# Introduction to Integral Calculus:

In

**Differential Calculus**, we have learned how to find the derivative/differential of a differentiable function. The study of the inverse method of differential calculus is the main purpose of Integral Calculus. We now understand this with an example.Let `f(x)` be a function with `f'(x)` `=d/dx(f(x))` `=3x^2`. From this information, can we determine `f(x)`? The answer is Yes. Note that `f(x)=x^3` satisfies the condition `d/dx(f(x))` `=3x^2`. We use the theory of Integral Calculus to find `f(x)`.

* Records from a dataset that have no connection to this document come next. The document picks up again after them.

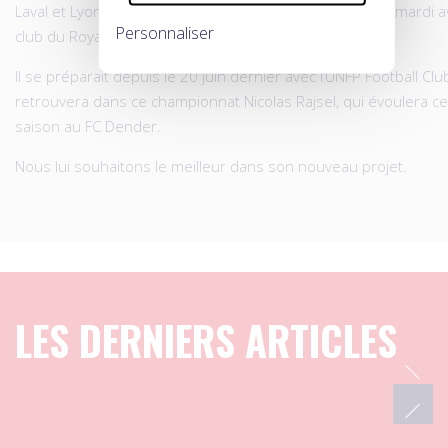
Laval et Lyon-Duchère, Michel Espinosa s’est engagé ce mardi a
Personnaliser
club du
Royal Excelsior Virton, pensionnaire de la D1B.
Il se préparait depuis le 20 juin dernier avec l’UNFP Football Clu
retrouvera dans ce championnat Nicolas Rajsel, qui évoulera ce
saison au FC Dender.
Nous lui souhaitons le meilleur dans son nouveau projet.
LES DERNIERS ARTICLES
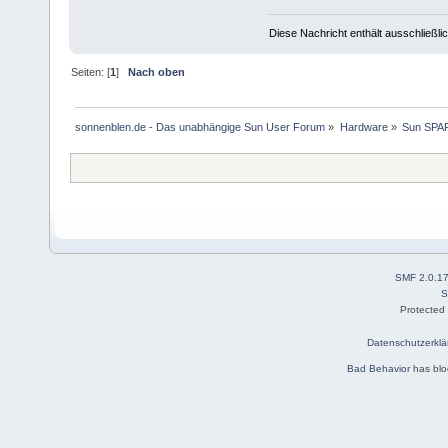
Diese Nachricht enthält ausschließlic
Seiten: [
1
]
Nach oben
sonnenblen.de - Das unabhängige Sun User Forum
»
Hardware
»
Sun SPA
SMF 2.0.1
S
Protected
Datenschutzerklä
Bad Behavior
has bl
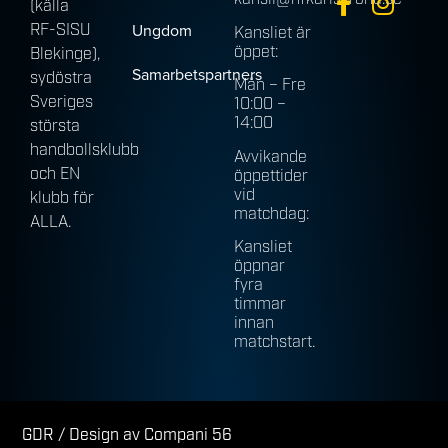
(källa
Ungdom
RF-SISU
Kansliet är
öppet:
Blekinge),
Samarbetspartners
sydöstra
Mån – Fre
Sveriges
10:00 –
14:00
största
handbollsklubb
Avvikande
och EN
öppettider
vid
klubb för
matchdag:
ALLA.
Kansliet
öppnar
fyra
timmar
innan
matchstart.
GDR
/ Design av Compani 56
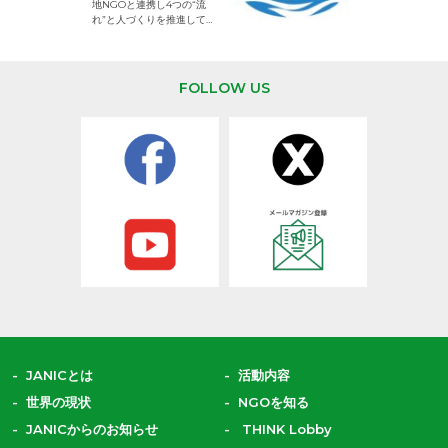
地NGOと連携し4つの“流
して活動するNG
れ”と人づくりを推進してい
ます。
FOLLOW US
JANICとは
活動内容
世界の現状
NGOを知る
JANICからのお知らせ
THINK Lobby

### Definition and Notation:

Let `f(x)` and `F(x)` be two functions of `x` such that

`d/dx{F(x)}` `=f(x) quad cdots (1)`

Then `F(x)` is called an

**Indefinite Integral**of `f(x)` with respect to `x`.The equation (1) can also be written as

`int f(x) dx=F(x)`

Here `int` is the symbol of integration.

**Summary:**

**(1).**Note that we have

`d/dx{F(x)}` `=f(x)` and `int f(x) dx` `=F(x)`

if and only if

`int d/dx{F(x)} dx =F(x)`

**(2).**Recall that `d/dx(log x)=1/x`

From the definition of integration, `int 1/x dx` `=log x`

**(3).**Again we know that `d/dx(cos x)=-sin x`

Hence, we can have `int sin x dx=-cos x`.

**(4).**We use the theory of integration to find the area of a region bounded by curves.